Saturday, November 24, 2012

More on Education

As one spends time on a holiday it often revolves around re-reading books on the shelves which are good friends, ones worth coming back to again and again. For me it is Copleston and his History of Philosophy. In describing the Later Stoics Copleston states: 

In the early Roman Empire the chief characteristic of the Stoa is its insistence on the practical and moral principles of the School, which take on a religious coloring, being bound up with the doctrine of man's kinship with God and his duty of love towards his fellow-men. The noble morality of the Stoa is strikingly displayed in the teaching of the great Stoics of the period, Seneca, Epictetus and the Emperor Marcus Aurelius.


At the same time a certain tendency to eclecticism is visible in the Stoa as in other Schools.
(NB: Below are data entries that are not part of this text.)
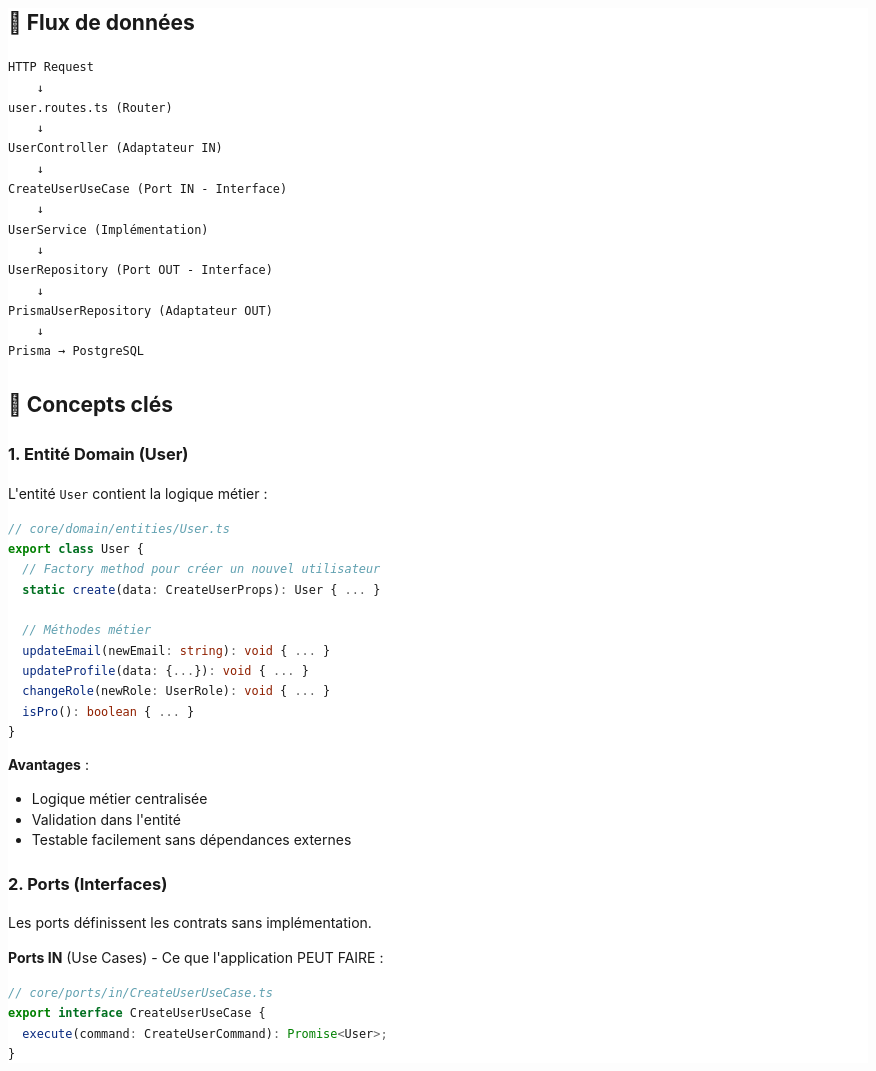 ## 🎯 Flux de données

```
HTTP Request
    ↓
user.routes.ts (Router)
    ↓
UserController (Adaptateur IN)
    ↓
CreateUserUseCase (Port IN - Interface)
    ↓
UserService (Implémentation)
    ↓
UserRepository (Port OUT - Interface)
    ↓
PrismaUserRepository (Adaptateur OUT)
    ↓
Prisma → PostgreSQL
```

## 🔑 Concepts clés

### 1. **Entité Domain (User)**

L'entité `User` contient la logique métier :

```typescript
// core/domain/entities/User.ts
export class User {
  // Factory method pour créer un nouvel utilisateur
  static create(data: CreateUserProps): User { ... }

  // Méthodes métier
  updateEmail(newEmail: string): void { ... }
  updateProfile(data: {...}): void { ... }
  changeRole(newRole: UserRole): void { ... }
  isPro(): boolean { ... }
}
```

**Avantages** :
- Logique métier centralisée
- Validation dans l'entité
- Testable facilement sans dépendances externes

### 2. **Ports (Interfaces)**

Les ports définissent les contrats sans implémentation.

**Ports IN** (Use Cases) - Ce que l'application PEUT FAIRE :
```typescript
// core/ports/in/CreateUserUseCase.ts
export interface CreateUserUseCase {
  execute(command: CreateUserCommand): Promise<User>;
}
```
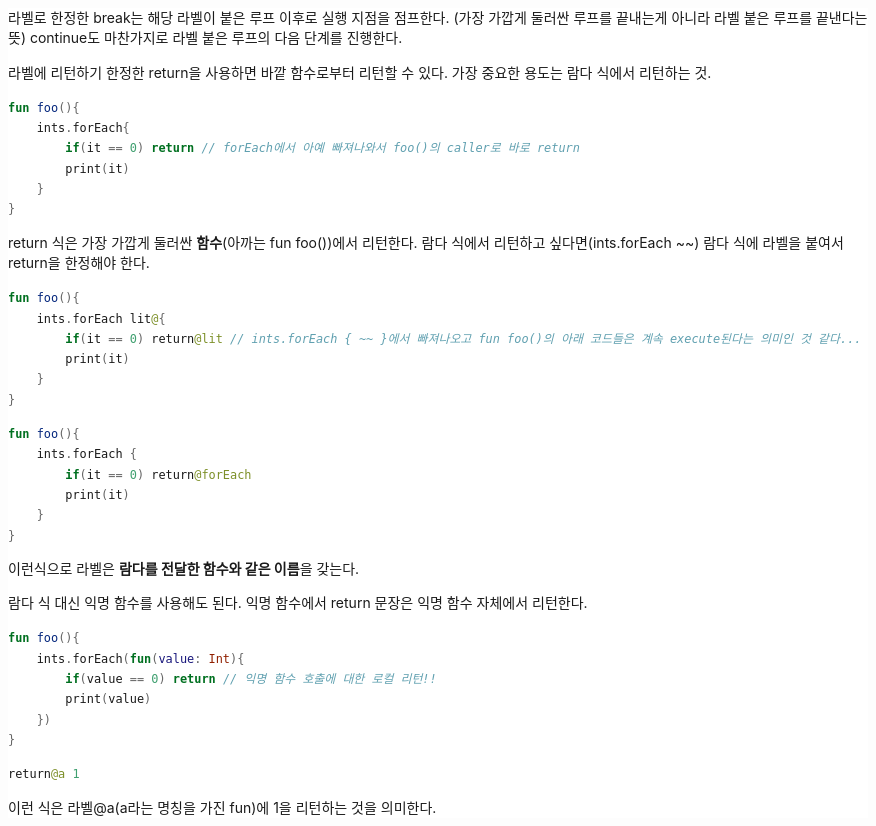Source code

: 라벨로 한정한 break는 해당 라벨이 붙은 루프 이후로 실행 지점을 점프한다. (가장 가깝게 둘러싼 루프를 끝내는게 아니라 라벨 붙은 루프를 끝낸다는 뜻)
continue도 마찬가지로 라벨 붙은 루프의 다음 단계를 진행한다.

라벨에 리턴하기
한정한 return을 사용하면 바깥 함수로부터 리턴할 수 있다. 가장 중요한 용도는 람다 식에서 리턴하는 것. 
```kotlin
fun foo(){
    ints.forEach{
        if(it == 0) return // forEach에서 아예 빠져나와서 foo()의 caller로 바로 return
        print(it)
    }
}
```

return 식은 가장 가깝게 둘러싼 **함수**(아까는 fun foo())에서 리턴한다. 람다 식에서 리턴하고 싶다면(ints.forEach ~~) 람다 식에 라벨을 붙여서 return을 한정해야 한다. 

```kotlin
fun foo(){
    ints.forEach lit@{
        if(it == 0) return@lit // ints.forEach { ~~ }에서 빠져나오고 fun foo()의 아래 코드들은 계속 execute된다는 의미인 것 같다...
        print(it)
    }
}
```

```kotlin
fun foo(){
    ints.forEach {
        if(it == 0) return@forEach
        print(it)
    }
}
```
이런식으로 라벨은 **람다를 전달한 함수와 같은 이름**을 갖는다. 

람다 식 대신 익명 함수를 사용해도 된다. 익명 함수에서 return 문장은 익명 함수 자체에서 리턴한다. 
```kotlin
fun foo(){
    ints.forEach(fun(value: Int){
        if(value == 0) return // 익명 함수 호출에 대한 로컬 리턴!!
        print(value)
    })
}
```

```kotlin
return@a 1
```
이런 식은 라벨@a(a라는 명칭을 가진 fun)에 1을 리턴하는 것을 의미한다.







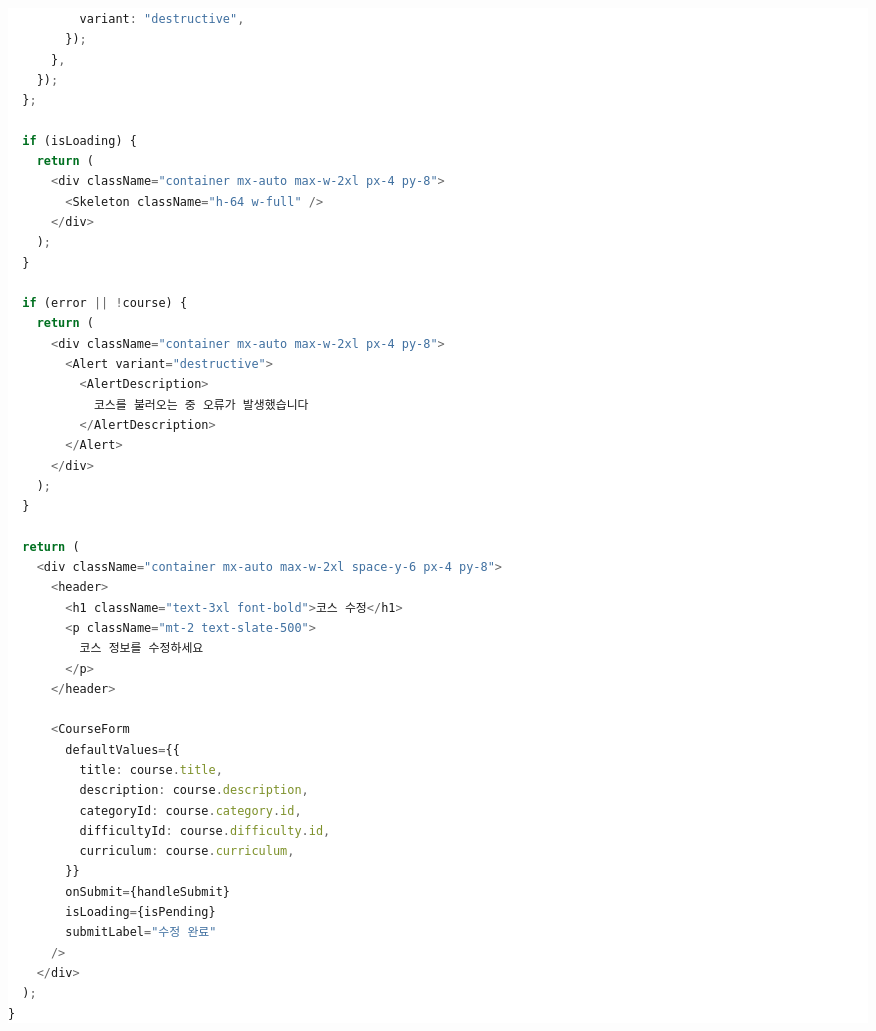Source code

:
 ```typescript
          variant: "destructive",
        });
      },
    });
  };

  if (isLoading) {
    return (
      <div className="container mx-auto max-w-2xl px-4 py-8">
        <Skeleton className="h-64 w-full" />
      </div>
    );
  }

  if (error || !course) {
    return (
      <div className="container mx-auto max-w-2xl px-4 py-8">
        <Alert variant="destructive">
          <AlertDescription>
            코스를 불러오는 중 오류가 발생했습니다
          </AlertDescription>
        </Alert>
      </div>
    );
  }

  return (
    <div className="container mx-auto max-w-2xl space-y-6 px-4 py-8">
      <header>
        <h1 className="text-3xl font-bold">코스 수정</h1>
        <p className="mt-2 text-slate-500">
          코스 정보를 수정하세요
        </p>
      </header>

      <CourseForm
        defaultValues={{
          title: course.title,
          description: course.description,
          categoryId: course.category.id,
          difficultyId: course.difficulty.id,
          curriculum: course.curriculum,
        }}
        onSubmit={handleSubmit}
        isLoading={isPending}
        submitLabel="수정 완료"
      />
    </div>
  );
}
```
Nor was the contemporary scientific interest absent from the Stoa: we may think, for example, of the geographer Strabo. We are fortunate in possessing an extensive Stoic litera­ture from this period, which enables us to form a clear idea of the teaching of the School and the characteristics of its great personalities. Thus we are well provided in regard to Seneca's writings and we have four of the eight books in which Flavius Arrianus reported the lectures of Epictetus, while the Meditations of Marcus Aurelius show us the Stoic philosopher on the Roman throne.

L. Annaeus Seneca of Cordoba was tutor and minister to the Emperor Nero, and it was in obedience to the latter's command that the philosopher opened his veins in a.d. 65.

As we would expect of a Roman, Seneca emphasizes the practical side of philosophy, ethics, and—within the sphere of ethics—is more concerned with the practice of virtue than with theoretical investigations into its nature. He does not seek intel­lectual knowledge for its own sake, but pursues philosophy as a means to the acquirement of virtue. Philosophy is necessary, but it is to be pursued with a practical end in view. Non delecter.: verba nostra, sed prosint—non quaerit aeger medicum eloquentem .'

His words on this topic not infrequently recall those of Thomas a Kempis, e.g. plus scire quam sit satis, intemperanliae genus est. To spend one's time in the so-called liberal studies without having a practical end in view is waste of time—unum studium ver; liberate est quod liberum facit

I believe that this makes my point about education and perhaps the intellectually stranded Harvard undergraduates may find some wisdom in places perhaps they have avoided, the past.